"As ondas" (continuação, pág. 55)
“O Sol já nasceu. Barras de amarelo e verde incidem na praia, dourando as traves do barco carcomido e fazendo com que as algas emitam reflexos azul-metalizado. A luz quase que atravessa as finas ondas que se estendem pela praia. A rapariga que abanou a cabeça, fazendo dançar todas as jóias, os topázios, as águas-marinhas, as contas cor de água com lampejos de fogo, desnudou agora a testa e, de olhos bem abertos, traça um caminho em linha recta por sobre as ondas. Os seus brilhos tremeluzentes escurecem; os seus abismos verdes, aprofundam-se e escurecem, podendo ser atravessados por cardumes errantes de peixes. À medida que se quebram e recolhem, deixam atrás de si, na praia, uma orla composta por raminhos e cascas de árvores, palhas e pedaços de madeira, tal como uma chalupa se tivesse quebrado contra as rochas, os marinheiros tivessem nadado para terra, e , do alto do penhasco, vissem a frágil embarcação em que seguiam ser arrastada para a praia.

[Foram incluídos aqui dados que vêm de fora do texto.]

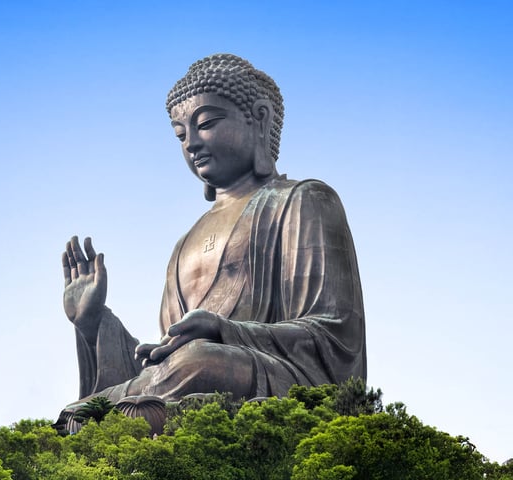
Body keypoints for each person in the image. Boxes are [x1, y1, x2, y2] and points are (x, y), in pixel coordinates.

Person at [58, 54, 365, 432]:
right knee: (84, 408)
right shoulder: (184, 244)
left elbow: (333, 336)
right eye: (180, 134)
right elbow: (160, 365)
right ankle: (127, 420)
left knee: (199, 362)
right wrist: (93, 322)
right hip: (187, 373)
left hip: (271, 377)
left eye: (205, 124)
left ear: (260, 118)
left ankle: (137, 418)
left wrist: (224, 330)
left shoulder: (304, 201)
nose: (191, 143)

No jardim, as aves que até agora haviam cantado de forma esporádica, anunciando a alvorada, ora nesta árvore ora naquele arbusto, cantavam agora em coro, alto e bom som; ora juntas (como se estivessem conscientes da companhia) ora a sós (como se para homenagear o pálido céu azul). Como se tivessem combinado, levantavam voo em conjunto quando viam um gato preto avançar por entre os arbustos; quando viam a cozinheira atirar mais uma pá de cinza para o monte já grande do dia anterior. O seu canto revelava medo, dor e apreensão, e também a alegria de terem escapado no instante preciso. Para mais, cantavam também de felicidade no ar fresco da manhã, voando alto por cima do ulmeiro, cantado em conjunto ao se perseguirem mutuamente, escapando-se, tentando agarrar-se enquanto voltejavam nos ares. E então, cansadas de voar e da perseguição, desceram devagar, com suavidade, acabando por poisar e se sentar em silêncio na árvore, no muro, com os olhos brilhantes sempre alerta, e as cabeças ora viradas nesta e naquela direcção; vivos, despertos; profundamente conscientes de uma casa, de um determinado objecto.
Sem parar de olhar de um lado para o outro, começaram a examinar mais em profundidade, virando as cabeças para o nível inferior ao das flores, para as avenidas escuras que compõem o mundo obscuro onde as folhas apodrecem e as flores acabam por cair. Então, um dos pássaros, fazendo um voo rasante, ataca o corpo mole e indefeso de um verme monstruoso, bicando-o repetidas vezes até acabar por decidir deixa-lo apodrecer. Lá em baixo, entre as raízes, onde as flores apodreciam, e elevava-se nos ares toda a espécie de cheiros indicadores da morte; formavam-se gotas nos flancos inchados e entumecidos das coisas. A pele da fruta podre rebentava, e a matéria tornava-se demasiado espessa para correr. As lesmas deixavam atrás de si uma série de excreções amarelas, e, de vez em quando, um corpo amorfo com uma cabeça em ambas as extremidades abanava-se devagar de um lado para o outro. As aves de olhos dourados, poisadas entre as folhas, observavam de forma zombeteira toda aquela purulência, aquela viscosidade. De vez em quando, espetavam as pontas dos bicos na mistura pegajosa.
Também agora o Sol atingiu a janela, tocando a cortina orlada a vermelho, começando a criar círculos e linhas. Agora, à luz da claridade que não parava de aumentar, a sua brancura poisava na bandeja; a lâmina condensava o seu brilho. As cadeiras e os armários apareciam de forma indistinta mais atrás, o que fazia com que, muito embora fossem objectos diferentes, parecessem ser incapazes de se separar. O espelho cobria a parede de branco. A flor que repousava noparpeito da janela tinha por companhia uma flor fantasma. Todavia, aquela espécie de espectro fazia parte da flor, pois que quando se soltava um botão, um outro abria na forma mais pálida, reflectida no espelho.
O vento começou a soprar. As ondas batiam com força na praia, como se fossem guerreiros de turbante, como se fossem homens de turbante com azagaias envenenadas que, erguendo os braços, avançassem contra rebanhos compostos por ovelhas brancas.”